President’s GROW America Act Would Seed Local, Regional Innovation - TransitCenter
Innovation Policy
May 2, 2014
President’s GROW America Act Would Seed Local, Regional Innovation
The restored Union Depot in St. Paul -- one of many multimodal projects funded by TIGER.

The restored Union Depot in St. Paul — one of many multimodal projects funded by TIGER. (Photo via Union Depot.)

There is much to like about President Obama’s new transportation proposal – the GROW America Act – that was transmitted to Congress this week.  The proposal demonstrates that this Administration continues to be committed to increasing the federal investment in public transportation infrastructure, promoting policies that reward innovation, and empowering local communities to have a larger role in decision-making.  However, when it comes to finding a long term, permanent solution to financing transportation, the GROW America Act once again falls short, as the Bush and Obama Administrations and multiple Congresses have in the past.

First, the good news.  The GROW America Act proposes $72 billion for the federal public transportation program over the next four years, which would represent an average 70% annual increase over current funding levels.  This would help bring our nation’s transit assets to a state of good repair, and connect millions of Americans to job opportunities by expanding transit access across the nation.  In addition, the law would more than double the size of the popular TIGER program, which has supported innovative local transportation projects, many of which don’t fit the criteria of the federal government’s more traditional “formula” programs.

Another initiative aimed at encouraging innovation is termed the “Fixing and Accelerating Surface Transportation (FAST)” program.  This initiative would provide $1 billion per year in discretionary grants to States and local communities to “incentivize the adoption of bold, innovative strategies and best practices in transportation that would have long-term impact on all projects across the transportation program.” Furthermore, 25% of FAST funds are set aside for “high performing” metropolitan planning organizations (MPOs).

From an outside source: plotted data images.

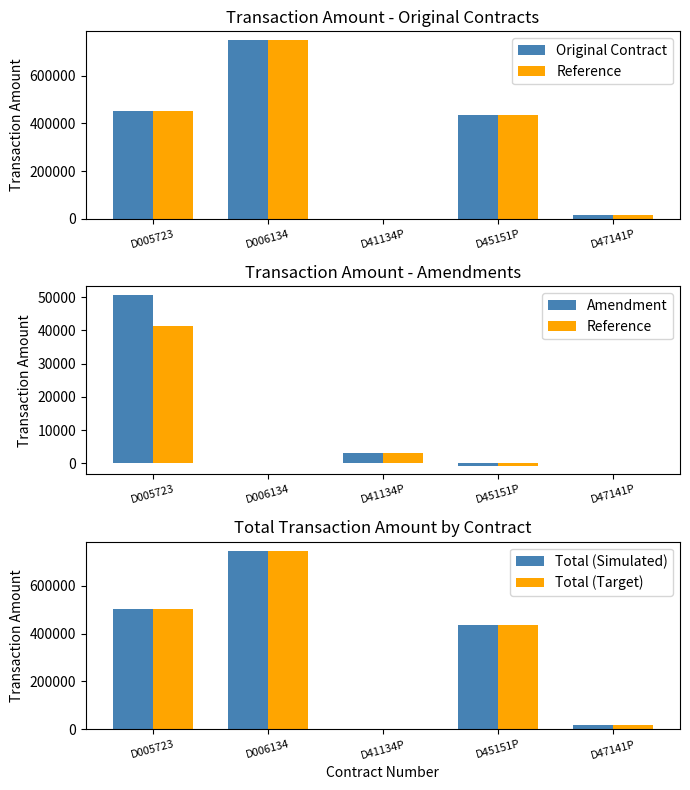

What is the average value of the Total (Simulated) series?

341327.7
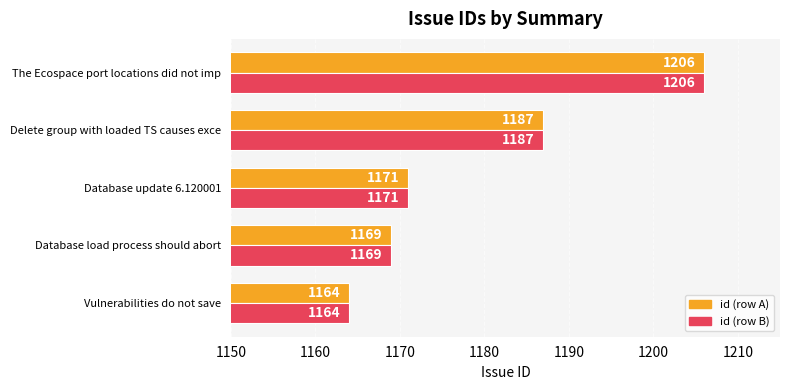

At which category is the sum across all series the highest?

The Ecospace port locations did not imp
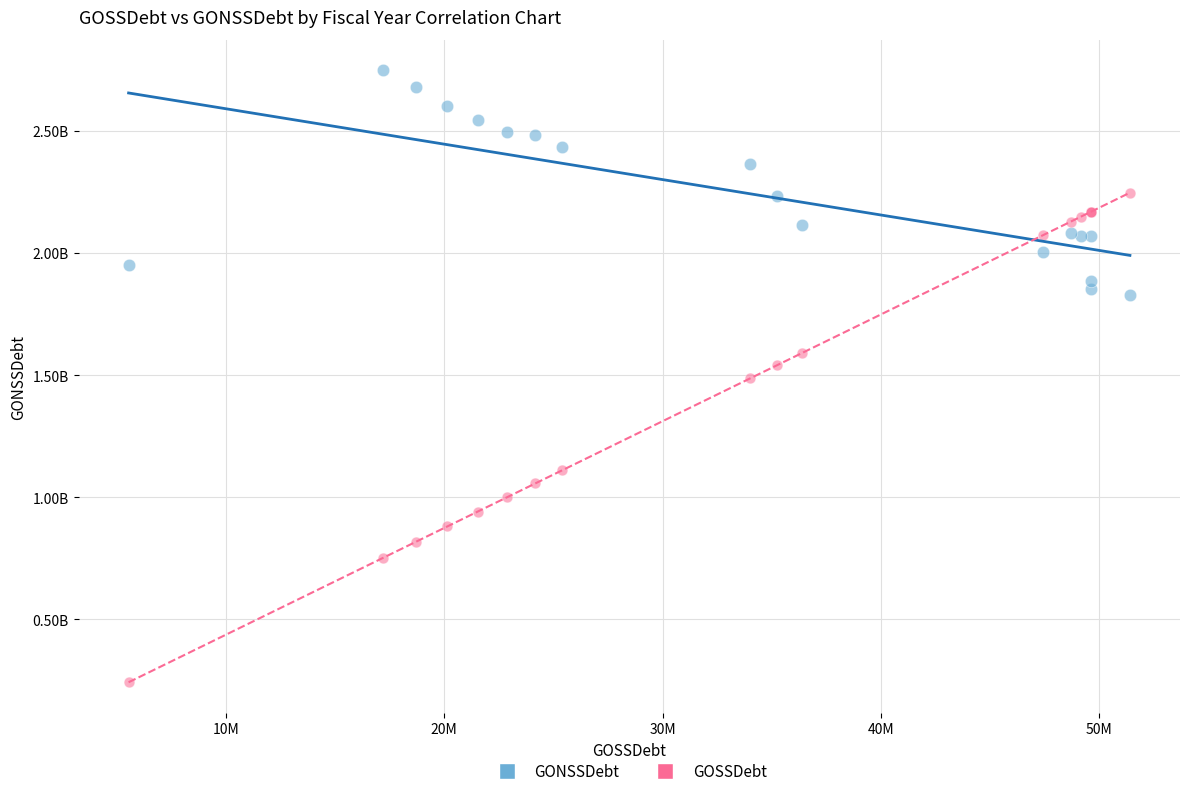

Which series reaches the maximum Y coordinate?

GONSSDebt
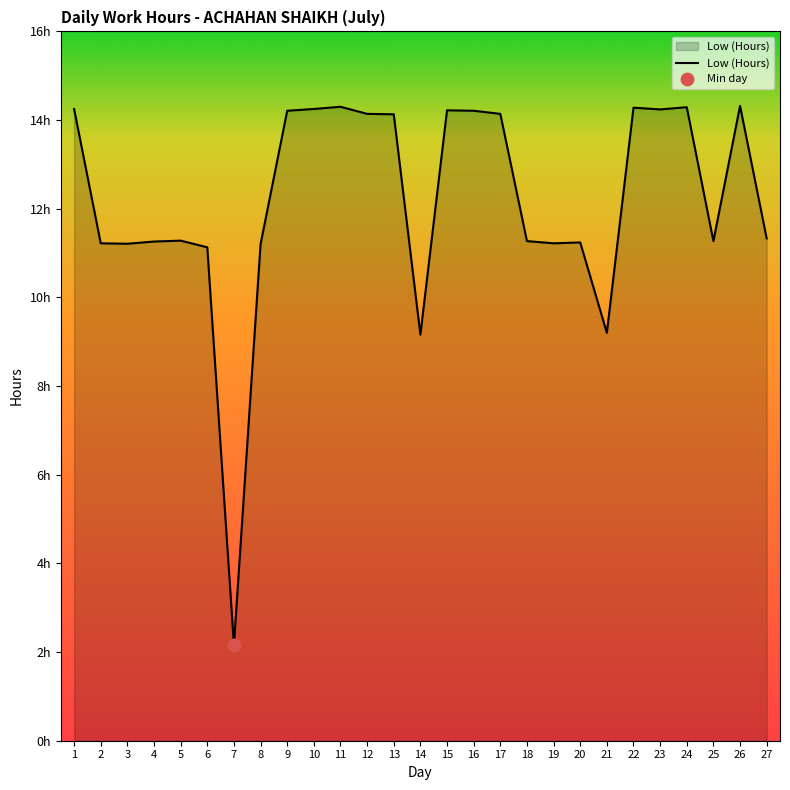

What is the change in value from 3 to 27?

+0.1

This provision recognizes that so much of the action is at the metropolitan scale, and that filtering federal money through the state governments doesn’t always get the funds to where they can do the most good.

Finally, the President’s proposal embraces and expands some of the positive project accountability measures introduced in the last transportation bill, MAP-21.  The proposal recommends further streamlining of the project approval and implementation process at the DOT, and reaffirms the importance of local decision-makers using clearly defined performance measures in selecting projects.  These reforms will help save stretched federal dollars by making the federal system more efficient and help restore public confidence in the federal transportation program.  But the Administration’s promotion of the concept of performance measures will only be valuable if its own rule-making on just precisely what those performance measures are sets a high standard. Thus far, we have not seen a robust, comprehensive and innovative approach to performance measurement formally emerge from this Administration’s DOT, despite the lofty intentions expressed at the Secretarial level.

While the Administration’s GROW America Act contains several solid new programs and policy reforms, it is difficult to be overly optimistic about a proposal that fails to address how these items will be paid for and won’t provoke Congress to take the difficult steps of raising new revenue.  The sad fact is that under current projections, there would only be enough money in the Highway Trust Fund (or newly proposed “Transportation Trust Fund”) to pay for about one half of what is proposed in the bill.  The Administration claims that the shortfall will be covered from revenue generated through “business tax reform.”  Any recent observer of Congress will tell you that the advent of that revenue stream is uncertain at best, and would advise transportation decision makers not to spend that money quite yet.

In the meantime, the President could use the administrative powers vested in him to promote meaningful reforms in the transportation program.  For example, the Department of Transportation could reward innovation in the grant selection process for the TIGER program, implement further regulations to improve and streamline the project implementation process, and issue meaningful guidance on performance measures.  If President Obama wants to emulate the transportation legacy of President Lincoln (who signed the act authorizing the transcontinental railroad) or President Eisenhower (who signed the act creating the interstate highway network), he will need to not just introduce a bill, but get Congress to pass it into law so that the President’s signature leads to construction.